Assigned task — Look through the data below and extract, unchanged, the lines from the one that contains "teddy bear: none" to the one that contains "ottoman: present [870,517,1018,659]", both included.

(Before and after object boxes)

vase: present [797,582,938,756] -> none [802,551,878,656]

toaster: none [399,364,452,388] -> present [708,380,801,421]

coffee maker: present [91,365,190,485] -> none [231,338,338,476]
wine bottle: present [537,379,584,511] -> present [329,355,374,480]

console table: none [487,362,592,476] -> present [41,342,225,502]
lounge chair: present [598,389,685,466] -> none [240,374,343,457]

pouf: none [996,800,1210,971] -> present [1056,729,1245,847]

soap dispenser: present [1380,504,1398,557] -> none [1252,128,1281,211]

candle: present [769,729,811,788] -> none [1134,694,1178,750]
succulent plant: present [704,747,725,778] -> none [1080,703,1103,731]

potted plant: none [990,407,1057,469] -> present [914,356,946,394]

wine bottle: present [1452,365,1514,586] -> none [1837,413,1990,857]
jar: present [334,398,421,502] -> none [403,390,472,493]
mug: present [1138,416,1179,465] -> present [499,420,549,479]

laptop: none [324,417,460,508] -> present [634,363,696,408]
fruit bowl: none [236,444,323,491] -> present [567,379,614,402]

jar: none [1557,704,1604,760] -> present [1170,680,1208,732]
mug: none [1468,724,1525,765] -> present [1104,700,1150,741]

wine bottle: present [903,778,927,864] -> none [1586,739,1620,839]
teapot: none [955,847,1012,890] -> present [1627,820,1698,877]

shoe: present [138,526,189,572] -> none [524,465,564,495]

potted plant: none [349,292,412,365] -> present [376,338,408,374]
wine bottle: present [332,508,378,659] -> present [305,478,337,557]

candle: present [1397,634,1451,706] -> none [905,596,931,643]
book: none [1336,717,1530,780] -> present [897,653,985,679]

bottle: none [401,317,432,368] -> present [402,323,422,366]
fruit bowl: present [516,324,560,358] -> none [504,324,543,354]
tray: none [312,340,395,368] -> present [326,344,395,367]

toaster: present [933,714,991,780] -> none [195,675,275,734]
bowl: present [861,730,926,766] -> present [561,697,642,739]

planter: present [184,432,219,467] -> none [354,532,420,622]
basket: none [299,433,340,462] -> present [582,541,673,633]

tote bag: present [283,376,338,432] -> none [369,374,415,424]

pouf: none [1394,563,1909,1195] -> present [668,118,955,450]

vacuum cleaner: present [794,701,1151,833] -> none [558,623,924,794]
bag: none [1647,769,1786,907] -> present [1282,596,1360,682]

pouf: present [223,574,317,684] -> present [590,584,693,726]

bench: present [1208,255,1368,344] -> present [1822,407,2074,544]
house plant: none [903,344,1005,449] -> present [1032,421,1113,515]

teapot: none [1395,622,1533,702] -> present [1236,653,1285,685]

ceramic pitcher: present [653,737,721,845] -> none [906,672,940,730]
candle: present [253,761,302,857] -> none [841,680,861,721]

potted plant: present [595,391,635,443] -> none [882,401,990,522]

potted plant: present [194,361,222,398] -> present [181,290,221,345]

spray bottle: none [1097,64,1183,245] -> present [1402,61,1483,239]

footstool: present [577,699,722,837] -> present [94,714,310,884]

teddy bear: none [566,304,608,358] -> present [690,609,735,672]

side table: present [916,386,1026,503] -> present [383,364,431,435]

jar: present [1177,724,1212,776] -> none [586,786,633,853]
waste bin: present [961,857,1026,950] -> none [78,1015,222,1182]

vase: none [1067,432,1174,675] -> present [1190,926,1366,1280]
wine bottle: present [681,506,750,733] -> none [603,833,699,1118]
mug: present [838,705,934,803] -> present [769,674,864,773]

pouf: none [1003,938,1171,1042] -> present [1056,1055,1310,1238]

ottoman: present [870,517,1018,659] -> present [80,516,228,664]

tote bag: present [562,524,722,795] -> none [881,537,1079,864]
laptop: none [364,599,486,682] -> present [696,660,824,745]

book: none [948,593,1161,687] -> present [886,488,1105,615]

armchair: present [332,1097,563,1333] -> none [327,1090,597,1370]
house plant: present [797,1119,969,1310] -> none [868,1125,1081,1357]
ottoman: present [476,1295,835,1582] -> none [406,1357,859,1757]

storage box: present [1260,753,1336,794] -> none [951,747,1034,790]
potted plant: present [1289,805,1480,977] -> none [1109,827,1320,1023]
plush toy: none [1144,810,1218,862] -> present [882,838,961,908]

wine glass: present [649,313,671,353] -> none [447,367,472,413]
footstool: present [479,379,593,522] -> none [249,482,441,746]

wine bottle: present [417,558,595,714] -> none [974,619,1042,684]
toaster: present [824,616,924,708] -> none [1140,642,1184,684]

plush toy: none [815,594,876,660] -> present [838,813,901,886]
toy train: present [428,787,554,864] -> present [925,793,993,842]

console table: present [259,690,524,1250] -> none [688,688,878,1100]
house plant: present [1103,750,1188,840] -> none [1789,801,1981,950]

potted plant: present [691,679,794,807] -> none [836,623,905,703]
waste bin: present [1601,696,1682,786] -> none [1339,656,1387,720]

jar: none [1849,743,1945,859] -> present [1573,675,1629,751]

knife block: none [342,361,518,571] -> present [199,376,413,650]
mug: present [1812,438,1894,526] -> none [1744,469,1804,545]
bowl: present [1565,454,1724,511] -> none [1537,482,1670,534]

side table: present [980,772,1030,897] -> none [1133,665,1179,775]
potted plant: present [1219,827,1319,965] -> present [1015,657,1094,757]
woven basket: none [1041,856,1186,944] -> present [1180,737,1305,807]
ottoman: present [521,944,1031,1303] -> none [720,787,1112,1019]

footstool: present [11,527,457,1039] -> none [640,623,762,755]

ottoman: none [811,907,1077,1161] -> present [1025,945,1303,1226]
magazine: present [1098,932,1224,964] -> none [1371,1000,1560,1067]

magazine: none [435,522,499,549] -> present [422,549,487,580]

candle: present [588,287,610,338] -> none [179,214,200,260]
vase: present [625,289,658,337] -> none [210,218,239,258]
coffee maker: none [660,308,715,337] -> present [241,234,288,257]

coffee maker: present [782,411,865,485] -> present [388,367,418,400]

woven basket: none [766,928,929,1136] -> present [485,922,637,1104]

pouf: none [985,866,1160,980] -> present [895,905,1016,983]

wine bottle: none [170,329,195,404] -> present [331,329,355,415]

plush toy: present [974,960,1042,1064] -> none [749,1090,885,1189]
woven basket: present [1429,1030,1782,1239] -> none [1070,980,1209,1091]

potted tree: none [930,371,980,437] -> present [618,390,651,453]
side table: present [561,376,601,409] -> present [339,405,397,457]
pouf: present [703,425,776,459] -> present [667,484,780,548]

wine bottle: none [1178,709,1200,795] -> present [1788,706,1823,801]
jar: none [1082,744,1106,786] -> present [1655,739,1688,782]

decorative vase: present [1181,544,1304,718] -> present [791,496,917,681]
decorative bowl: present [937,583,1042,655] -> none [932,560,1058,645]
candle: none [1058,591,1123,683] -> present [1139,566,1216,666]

Response box —
teddy bear: none [566,304,608,358] -> present [690,609,735,672]

side table: present [916,386,1026,503] -> present [383,364,431,435]

jar: present [1177,724,1212,776] -> none [586,786,633,853]
waste bin: present [961,857,1026,950] -> none [78,1015,222,1182]

vase: none [1067,432,1174,675] -> present [1190,926,1366,1280]
wine bottle: present [681,506,750,733] -> none [603,833,699,1118]
mug: present [838,705,934,803] -> present [769,674,864,773]

pouf: none [1003,938,1171,1042] -> present [1056,1055,1310,1238]

ottoman: present [870,517,1018,659] -> present [80,516,228,664]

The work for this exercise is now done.